- Pierre de Plater
Mandat de vente (entremise): le mandant peut changer d’avis et refuser de vendre
Civ. 1ère, 15 juin 2022, n° 20-22.047
On lit fréquemment que la question primordiale est celle de l’exclusivité du mandat. Si cet aspect à un intérêt au regard d'autres professionnels qui pourraient être mandatés par le même vendeur, il en a peu au regard de la conclusion de la vente en elle-même.
Par un arrêt de cassation du 15 juin 2022, la première chambre rappelle que le mandat d’entremise n’empêche pas le vendeur (mandant) de refuser de vendre au candidat acquéreur présenté par l’agence.
L’on s’interrogera à ce titre, sur la qualification de « mandat » d’entremise, s’agissant finalement d’une prestation de recherche d’acquéreur aux prix et conditions.
Dans ce contexte, si le mandant refuse de ratifier la vente avec le candidat ainsi présenté par l’agence, le mandataire n’est pas susceptible de percevoir de rémunération, qu’il s’agisse des « frais d’agence » (pourcentage ou forfait) dus au titre de la vente - puisqu’elle ne s’est pas réalisée - ou d’une indemnité/pénalité pour refus de réalisation - car le refus du mandant n’est pas fautif.

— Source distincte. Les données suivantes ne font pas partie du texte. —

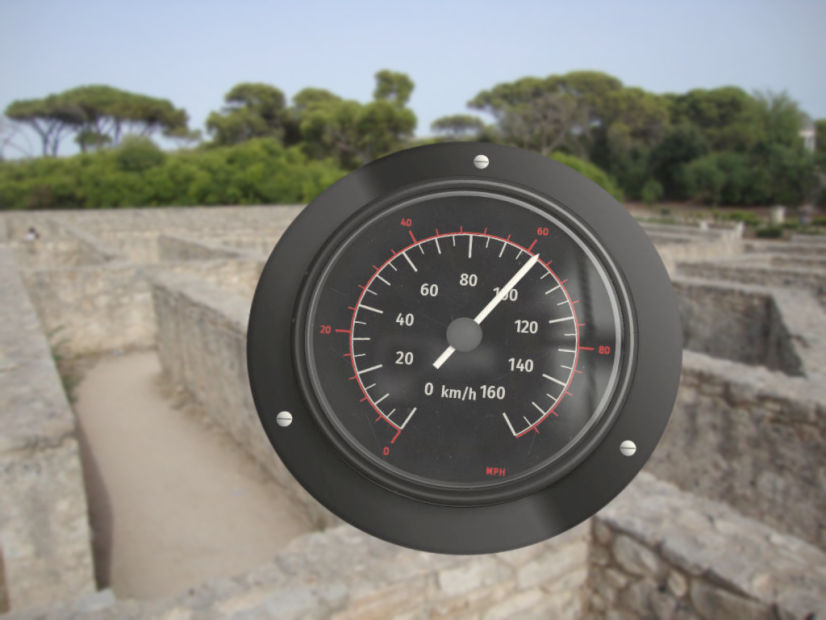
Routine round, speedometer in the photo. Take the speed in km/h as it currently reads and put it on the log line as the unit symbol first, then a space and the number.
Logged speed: km/h 100
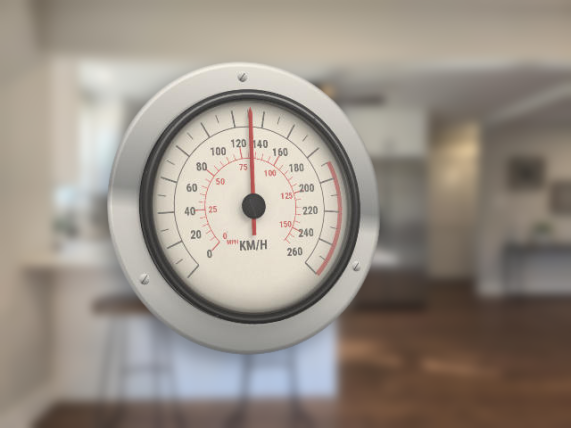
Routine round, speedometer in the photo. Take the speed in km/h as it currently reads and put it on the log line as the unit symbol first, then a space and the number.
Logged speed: km/h 130
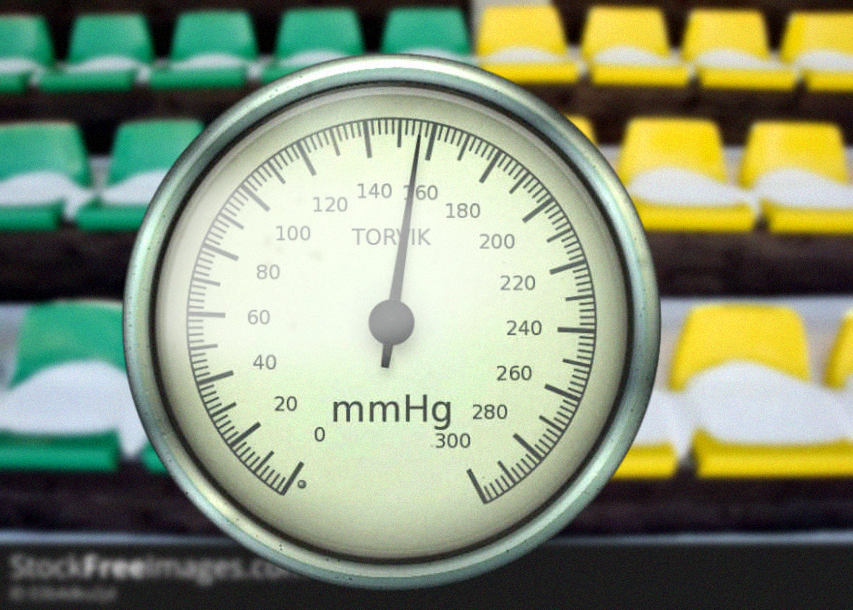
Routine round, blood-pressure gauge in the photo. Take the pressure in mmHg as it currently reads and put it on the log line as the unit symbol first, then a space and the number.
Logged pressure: mmHg 156
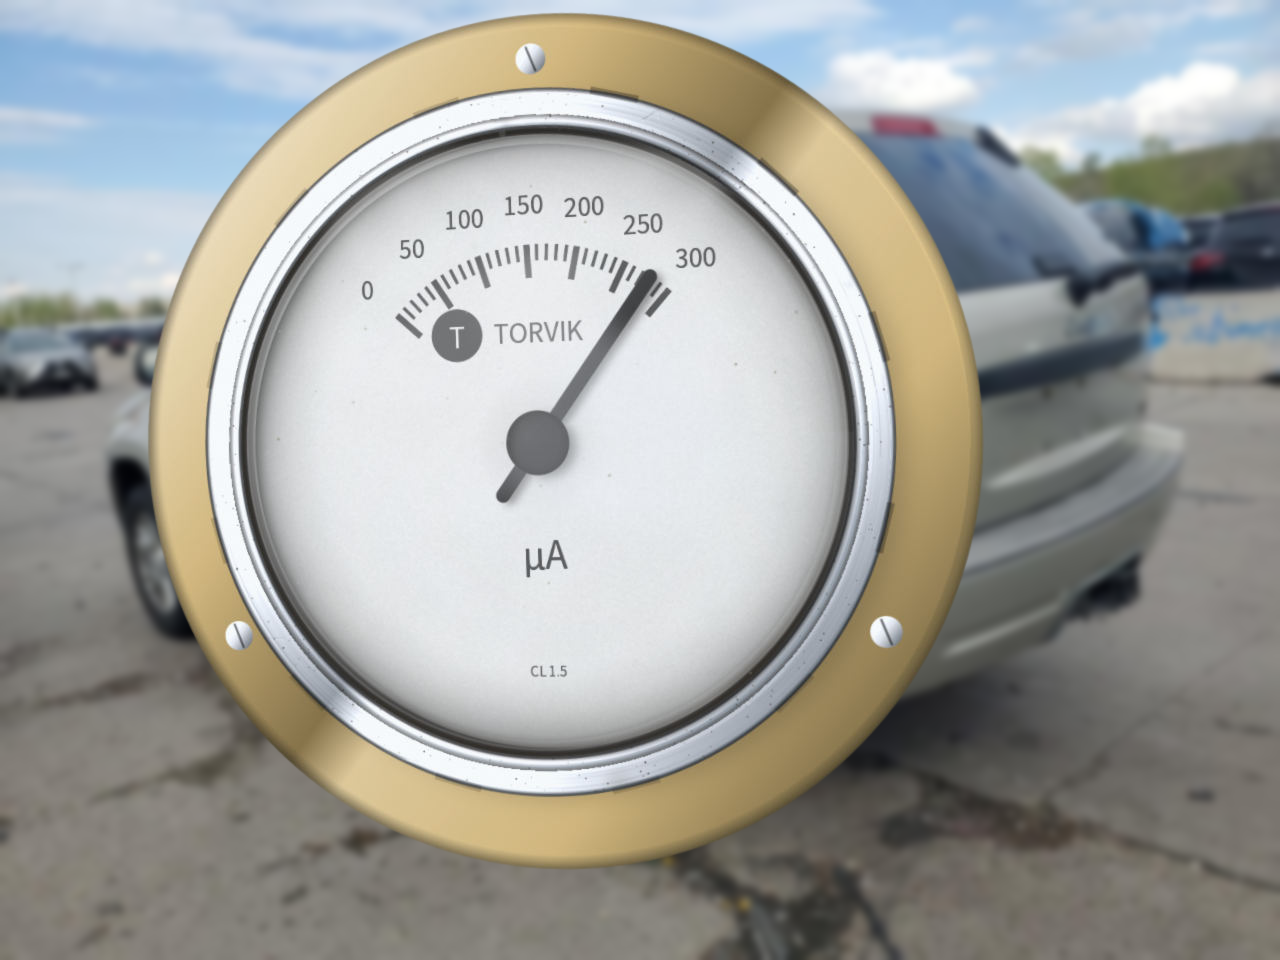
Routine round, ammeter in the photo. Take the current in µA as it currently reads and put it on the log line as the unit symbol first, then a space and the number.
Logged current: µA 280
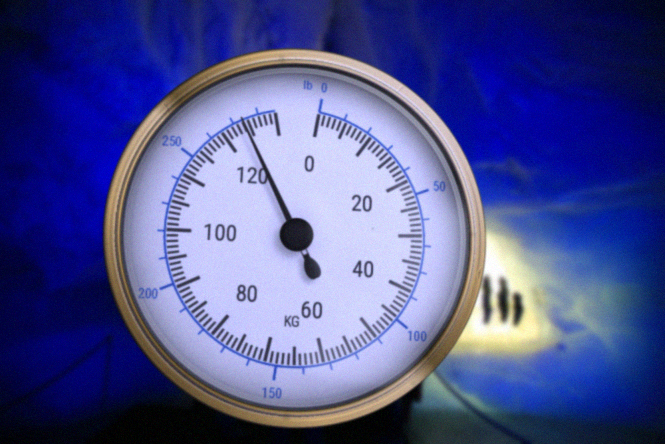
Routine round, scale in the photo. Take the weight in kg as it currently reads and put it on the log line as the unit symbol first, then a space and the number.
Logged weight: kg 124
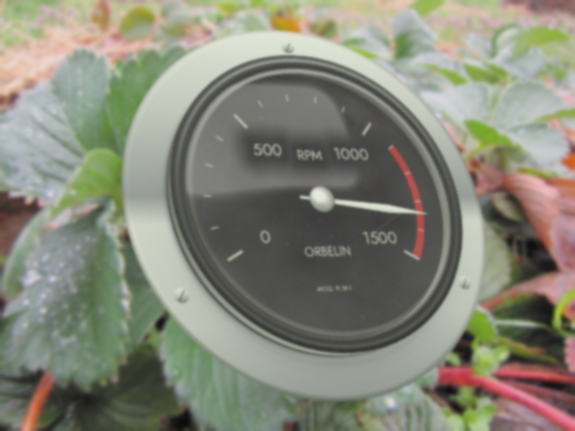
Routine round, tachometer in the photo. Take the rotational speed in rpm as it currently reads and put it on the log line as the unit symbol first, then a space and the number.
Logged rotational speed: rpm 1350
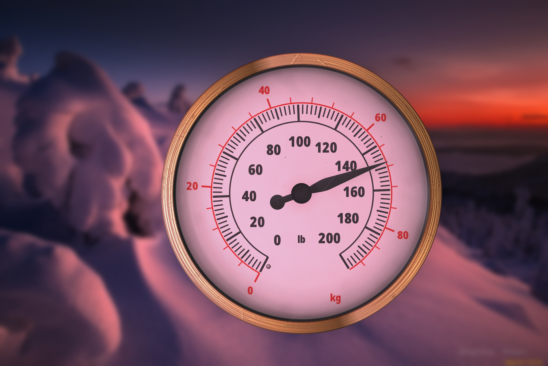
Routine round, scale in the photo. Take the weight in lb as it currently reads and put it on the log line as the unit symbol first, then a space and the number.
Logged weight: lb 148
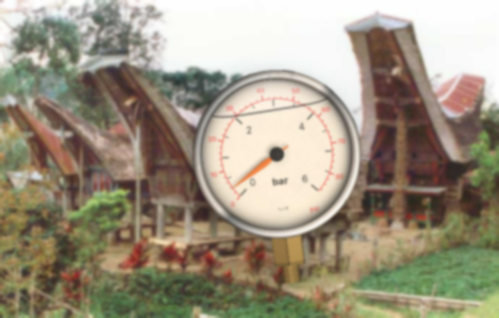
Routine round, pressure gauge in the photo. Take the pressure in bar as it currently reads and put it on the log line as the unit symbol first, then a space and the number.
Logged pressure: bar 0.25
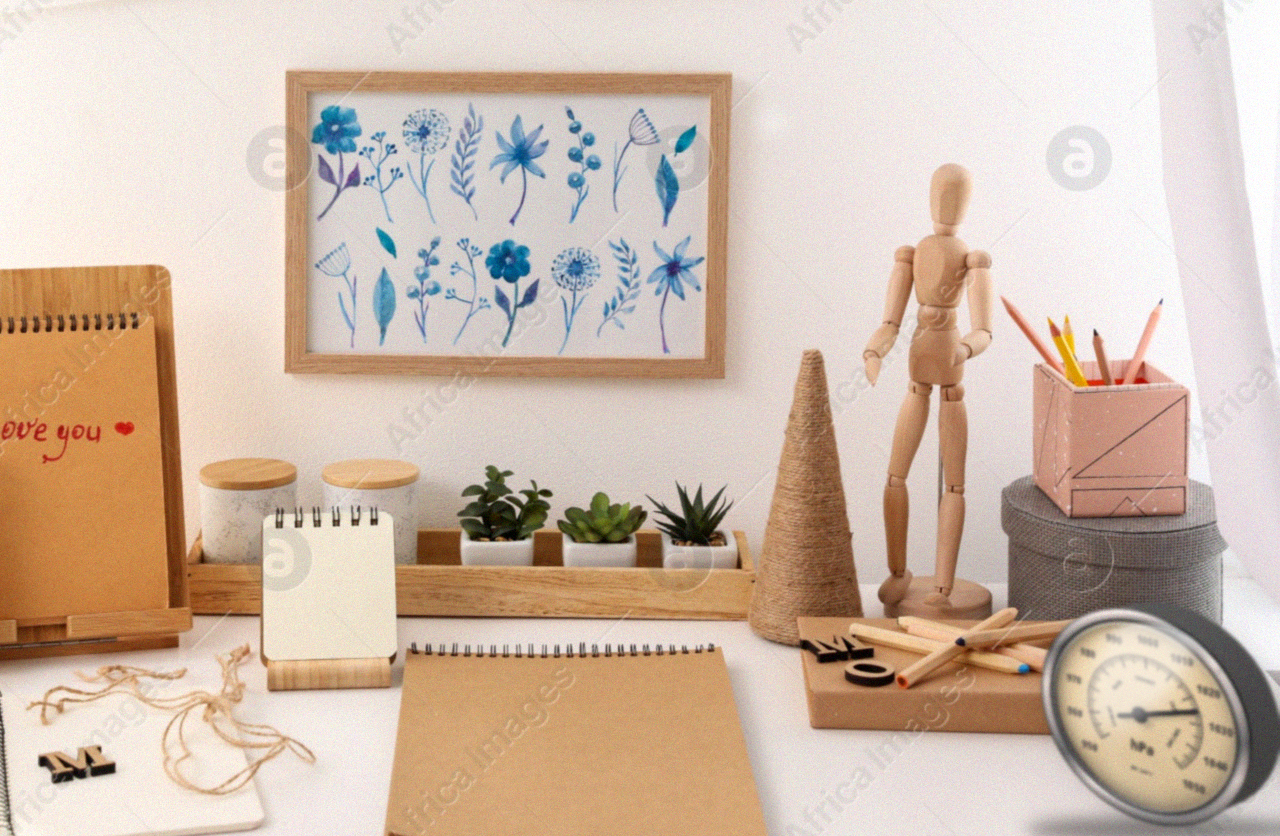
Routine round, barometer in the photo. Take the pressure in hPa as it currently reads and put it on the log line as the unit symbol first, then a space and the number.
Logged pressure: hPa 1025
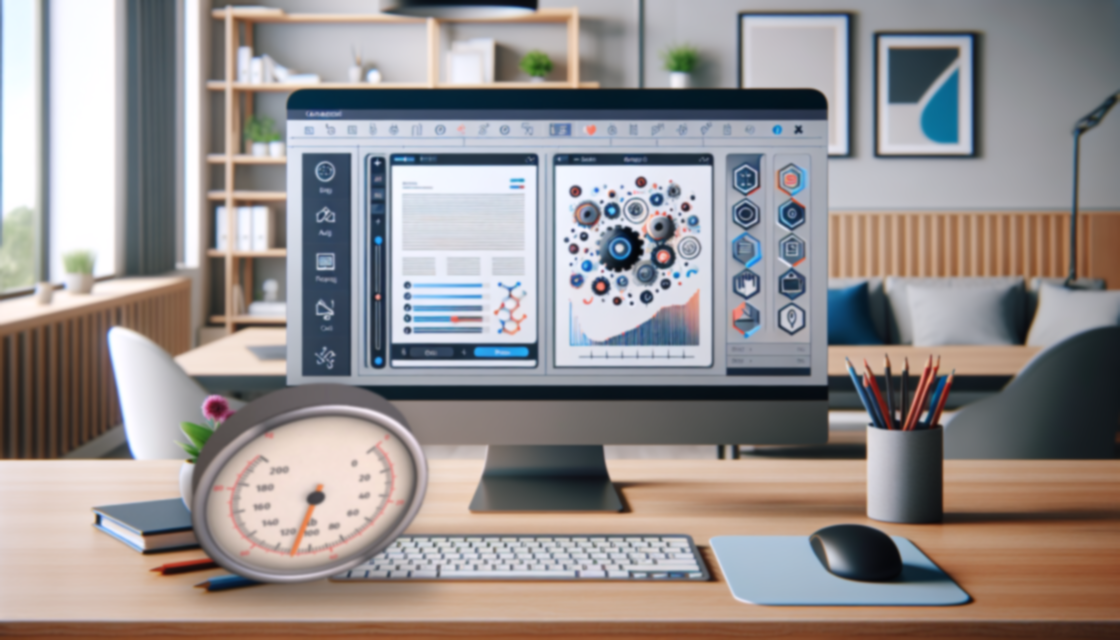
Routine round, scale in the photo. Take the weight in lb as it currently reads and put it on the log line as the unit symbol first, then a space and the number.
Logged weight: lb 110
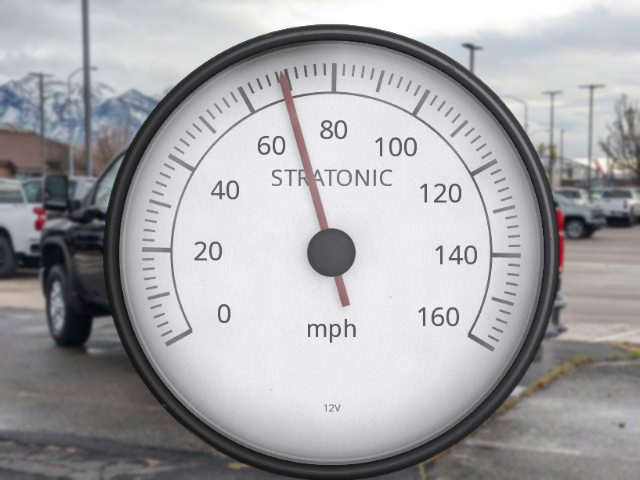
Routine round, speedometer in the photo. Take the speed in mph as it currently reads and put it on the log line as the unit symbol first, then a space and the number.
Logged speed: mph 69
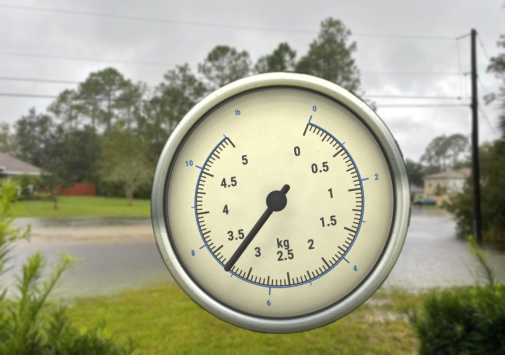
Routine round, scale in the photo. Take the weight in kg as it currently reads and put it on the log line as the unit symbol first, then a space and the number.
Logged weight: kg 3.25
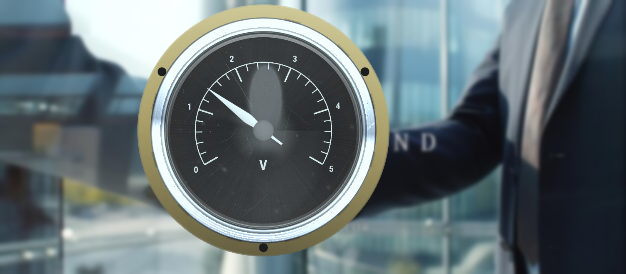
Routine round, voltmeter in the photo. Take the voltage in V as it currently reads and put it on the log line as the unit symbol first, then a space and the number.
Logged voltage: V 1.4
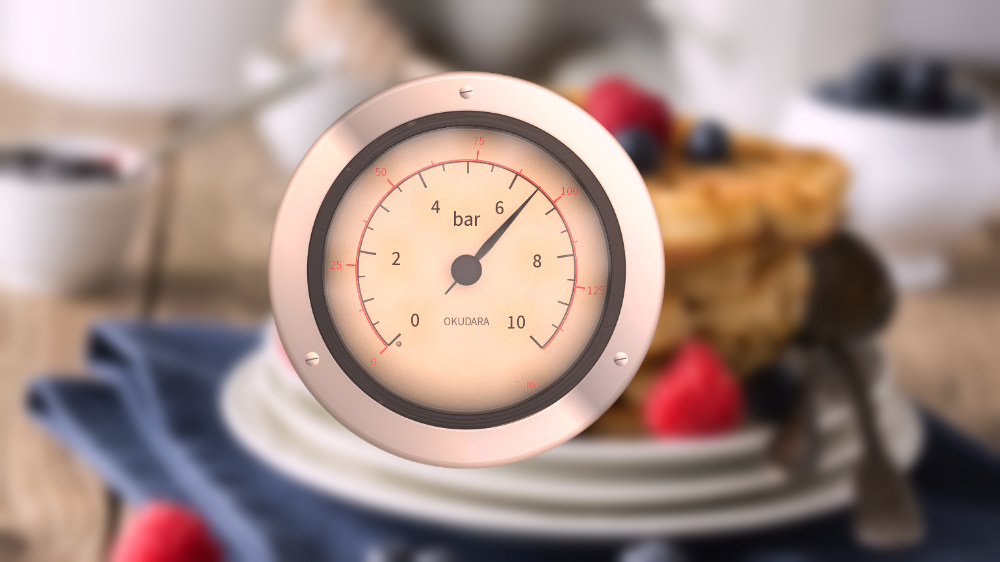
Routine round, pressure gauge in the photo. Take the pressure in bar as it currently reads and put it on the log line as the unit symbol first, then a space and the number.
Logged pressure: bar 6.5
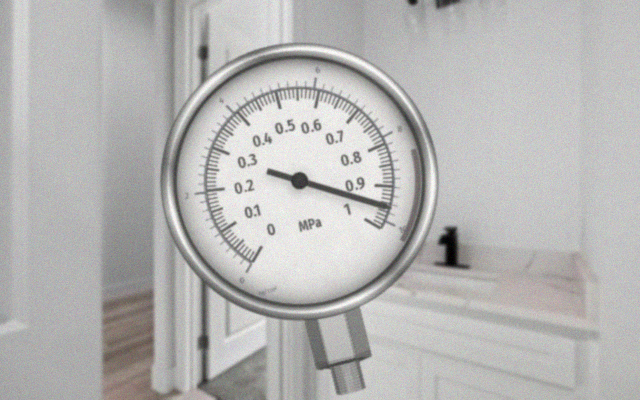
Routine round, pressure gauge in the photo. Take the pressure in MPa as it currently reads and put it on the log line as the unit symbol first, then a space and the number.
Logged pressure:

Ce n’est pas la première fois que les juridictions d’appel et que la Cour de cassation se prononcent en ce sens.
Aussi, il conviendrait, pour résorber cette difficulté, d’insérer aux mandats une clause de représentation. A défaut, au-delà du fait que la vente est une opération dite complexe et qu’elle ne se limite pas toujours à appréhender la chose et le prix de manière générique, la présentation du candidat par l’agence ne vaudra pas engagement du vendeur, qui ne sera pas contraint de la conclure.
Ainsi qu’a pu le juger la cour d’appel de Toulouse dans un arrêt du 25 mai 2020 (n°17/03683): « le premier juge a exactement considéré que le mandat donné à un agent immobilier lui confère seulement une mission d’entremise et n’a pas pour effet de le substituer à son mandant pour la réalisation de l’opération envisagée ».
Il conviendra néanmoins d’être particulièrement attentif à la manière dont le mandat est rédigé, pour échapper à la simple « entremise ».
Par exemple, au terme d’un arrêt rendu par la Cour d’appel d’Agen le 22 juin 2022 (n°21/00867), un mandat de vente précisait que l’agence immobilière « avait pouvoir » pour « établir tous actes sous signature privée au prix, charges et conditions des présentes et recueillir la signature de l’acquéreur ». Pour les magistrats : « cette clause qui se limite à donner mandant à l’agence immobilière d’établir des actes et de recueillir la signature de M[H.] (ndlr : l'acquéreur), ne lui conférait pas le pouvoir de représenter […] ».